For decades, banks have competed fiercely for commercial deposits, often emphasizing pricing, digital onboarding and treasury services as their growth levers. Yet a stubborn bottleneck persists — a long-standing challenge in commercial banking: the complexity of moving a business’s primary operating account.
Commercial deposits are among the stickiest and most profitable relationships in banking. But ask any director how often prospective clients actually move their primary account, and the answer is usually “not often.” The reason lies in how switching has traditionally been done.
The Primacy Problem
Transferring a business operating account has traditionally been an operationally complex and resource-heavy process.

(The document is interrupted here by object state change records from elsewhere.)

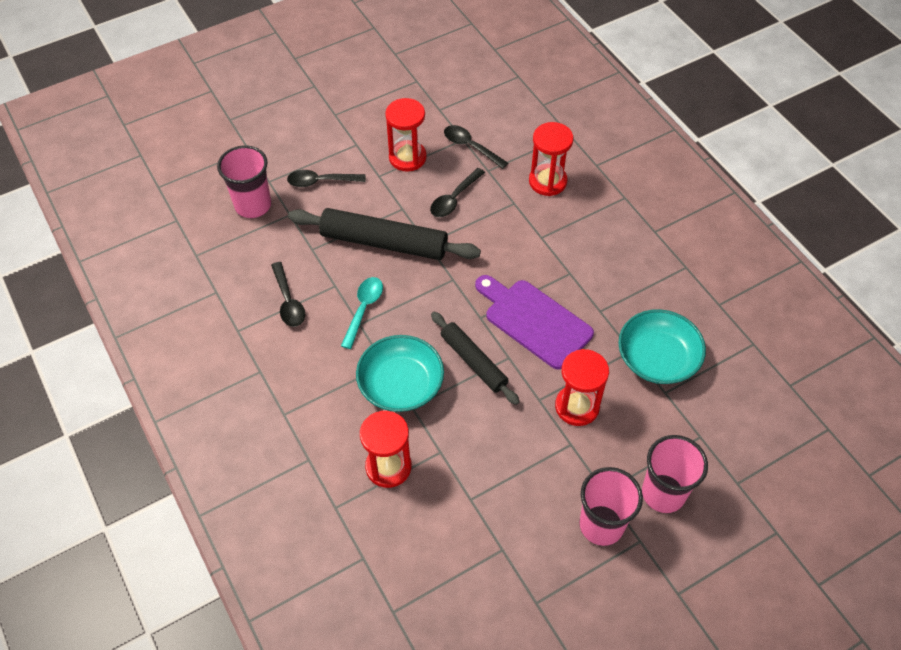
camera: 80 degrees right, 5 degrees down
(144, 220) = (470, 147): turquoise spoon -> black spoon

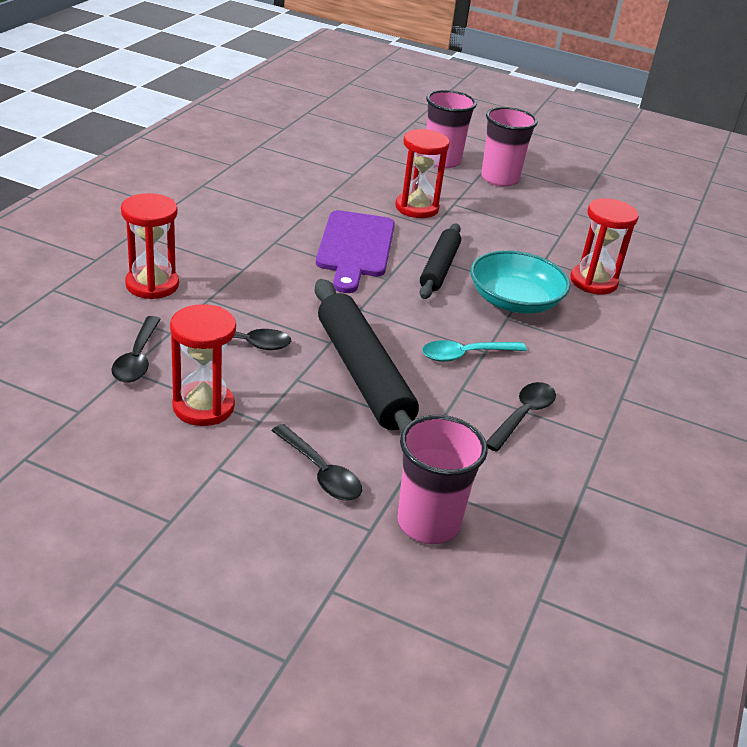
camera: 130 degrees left, 20 degrees down
(657, 358) = (323, 182): turquoise bowl -> none

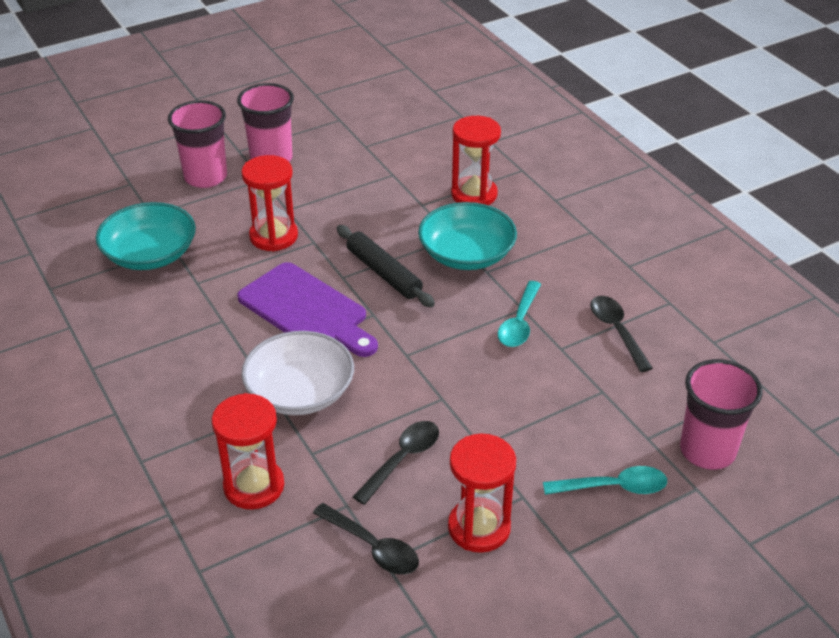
camera: 50 degrees left, 5 degrees up
(266, 273) = (300, 392): none -> white bowl
(320, 472) = (613, 487): black spoon -> turquoise spoon
(335, 168) = (150, 254): none -> turquoise bowl
(363, 374) = (502, 399): black rolling pin -> none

Businesses must:
- 1. Redirect payroll and merchant services.
- 2. Reroute customer payments.
- 3. Notify dozens of accounts payable (AP) and accounts receivable (AR) vendors
- 4. Time the closure of legacy accounts.
Handled this way, migration can take months — if the bank is lucky. What begins as an attractive idea often stalls once businesses recognize the disruption and complexity involved. The result? Banks invest heavily in relationship managers and treasury platforms, but primacy remains elusive.
The cost of this inertia is significant. The U.S. Small Business Administration reports there are more than 32 million small and midsize businesses (SMBs) in the country. Even if only 10% to 15% switch their primary banking relationship each year, that represents 3 million to 5 million opportunities annually. Yet most institutions capture only a fraction of this market.
Why This Is Imperative for Unlocking Primacy and Growth
Primacy is not just an operational milestone. It is a strategic driver of profitability. A McKinsey analysis found that primary commercial banking relationships can generate up to five times more revenue than secondary ones. These relationships fuel deposits, cross-sell treasury services and create durable client loyalty.
But primacy only materializes once operating accounts move. Until then, bankers hesitate to introduce treasury solutions, and businesses hesitate to deepen the relationship. By treating switching as a strategic growth lever, banks can unlock both deposit stability and downstream revenue opportunities.
Lessons From Consumer Banking
The consumer side of banking already solved a similar problem. Not long ago, direct deposit switching was a major barrier to account mobility. Automation changed that dynamic, fueling challenger banks’ ability to acquire millions of customers rapidly.
Commercial banking has lagged behind. Businesses still face the same paper-heavy processes that existed decades ago. This gap represents both a risk and an opportunity. Institutions that modernize switching will capture primacy from those that do not.
The Technology Imperative
For too long, banks have approached commercial account switching with the same manual methods that defined the process decades ago. Relationship managers often juggle spreadsheets, vendor lists and phone calls in hopes of piecing together a migration plan. But in today’s environment, clinging to these outdated tools virtually guarantees outdated results.
Commercial banking is operating in a modern tech era. Businesses expect their financial partners to mirror the seamless, digital-first experiences they encounter in every other aspect of commerce. If the bank’s switching process is still paper-heavy and error-prone, clients will notice, and competitors that can deliver speed and simplicity will win those relationships.
Executive management should recognize that leveraging technology is not optional; it is the path to growth and primacy. Advanced platforms can capture, organize and automate the many dependencies tied to a business operating account — payroll, payments, AR/AP and more. The payoff is more than efficiency. It accelerates time-to-funding, empowers relationship managers to deepen conversations earlier and ensures the bank doesn’t lose momentum at the most critical moment in the relationship lifecycle.
A Call to Action
Commercial account switching is not just a back-office process. It is the gateway to deeper commercial relationships and a missed opportunity if neglected. By institutionalizing a switching playbook with clear workflows, accountability and banker enablement, banks can:
- Increase the win rate of competitive takeaways.
- Compress time-to-funding for new accounts.
- Unlock earlier cross-sell into treasury and payments.
- Improve banker productivity without adding headcount.
For banks, the message is clear. Switching deserves a place on the strategic agenda. The institutions that control the switching experience will not just capture deposits; they will capture primacy, loyalty and long-term profitability.